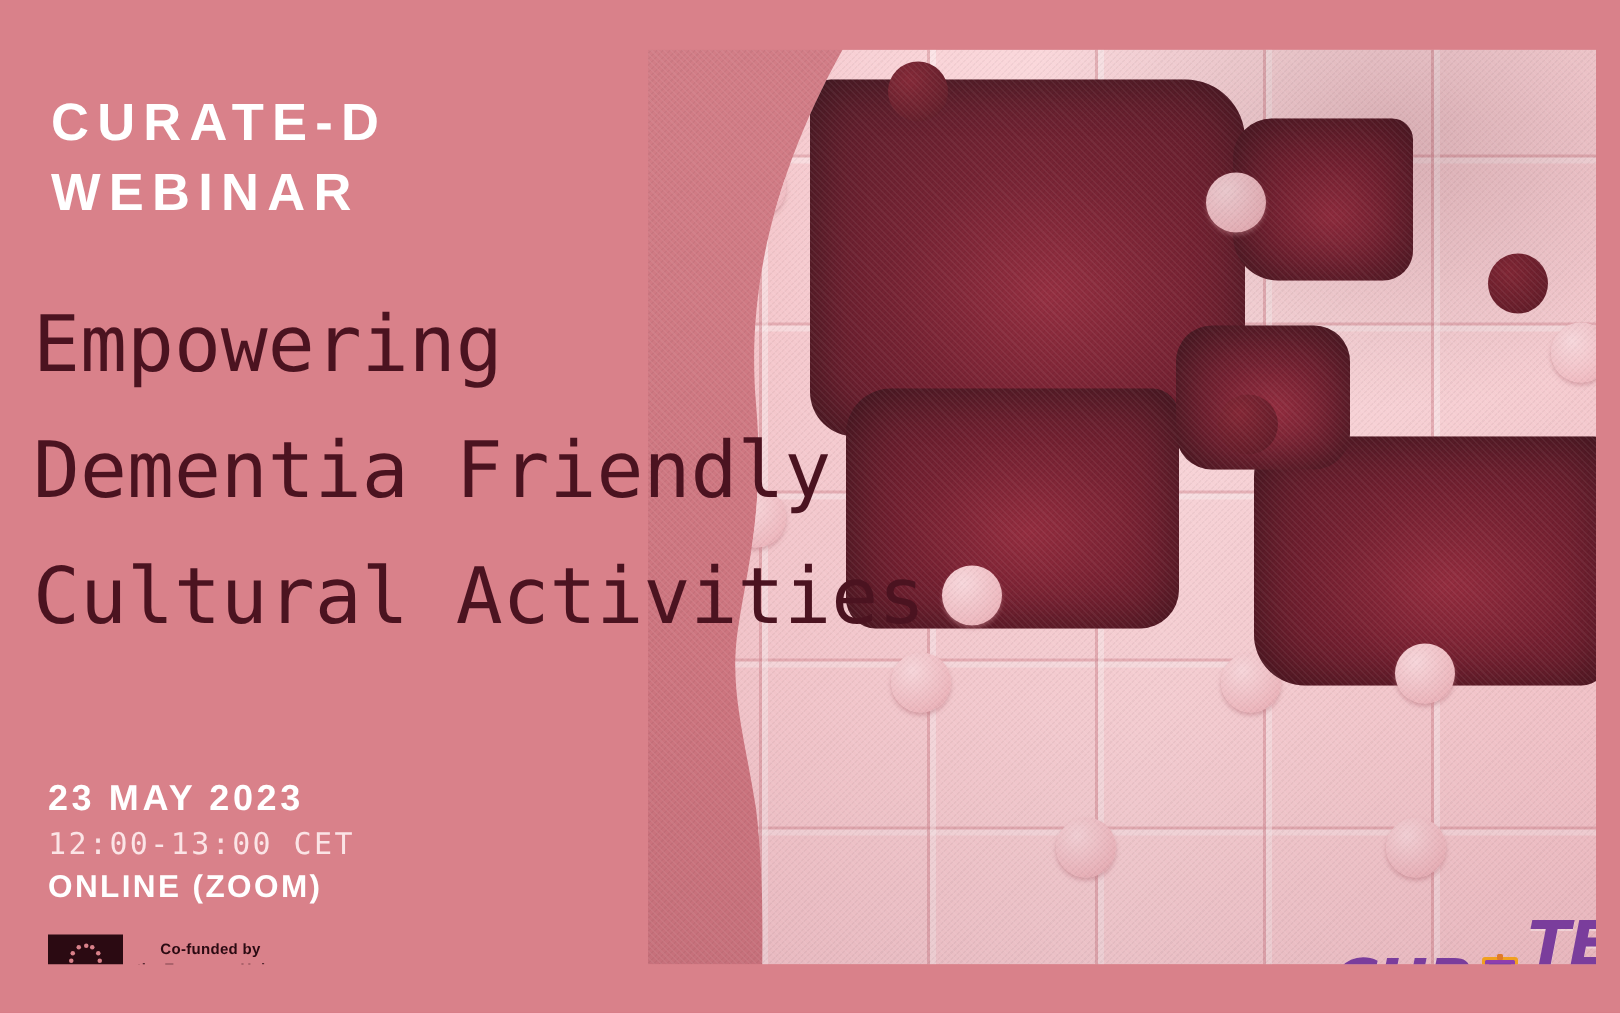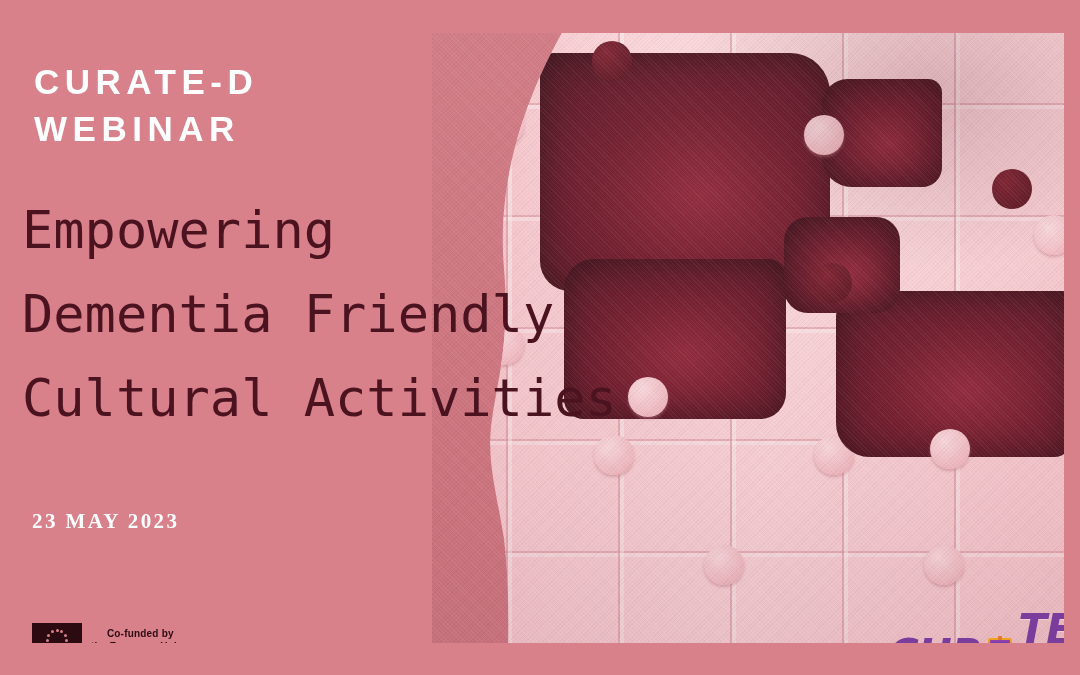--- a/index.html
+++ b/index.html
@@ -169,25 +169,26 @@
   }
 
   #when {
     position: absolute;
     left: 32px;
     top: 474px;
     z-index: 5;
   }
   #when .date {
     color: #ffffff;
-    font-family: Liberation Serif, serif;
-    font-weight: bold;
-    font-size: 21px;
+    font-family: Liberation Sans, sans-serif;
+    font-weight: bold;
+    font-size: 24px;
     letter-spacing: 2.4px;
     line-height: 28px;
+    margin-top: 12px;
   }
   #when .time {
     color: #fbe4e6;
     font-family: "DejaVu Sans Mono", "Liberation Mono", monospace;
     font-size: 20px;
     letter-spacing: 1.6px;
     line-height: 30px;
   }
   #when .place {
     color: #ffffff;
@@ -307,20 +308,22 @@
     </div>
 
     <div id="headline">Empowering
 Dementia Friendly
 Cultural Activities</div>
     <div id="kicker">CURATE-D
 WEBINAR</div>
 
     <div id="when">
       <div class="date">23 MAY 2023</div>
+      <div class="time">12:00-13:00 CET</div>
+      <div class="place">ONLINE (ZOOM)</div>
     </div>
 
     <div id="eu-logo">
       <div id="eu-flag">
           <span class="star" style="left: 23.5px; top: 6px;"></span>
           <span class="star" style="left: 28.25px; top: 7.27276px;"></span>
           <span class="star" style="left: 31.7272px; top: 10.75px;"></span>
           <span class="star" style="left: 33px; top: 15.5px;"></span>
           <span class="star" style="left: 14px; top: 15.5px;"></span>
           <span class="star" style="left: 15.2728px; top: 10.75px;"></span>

******************************

■ What you will do ■
Now copy each line of the entries that mentions "spacing".

■ Task output ■
     letter-spacing: 2.4px;
     letter-spacing: 1.6px;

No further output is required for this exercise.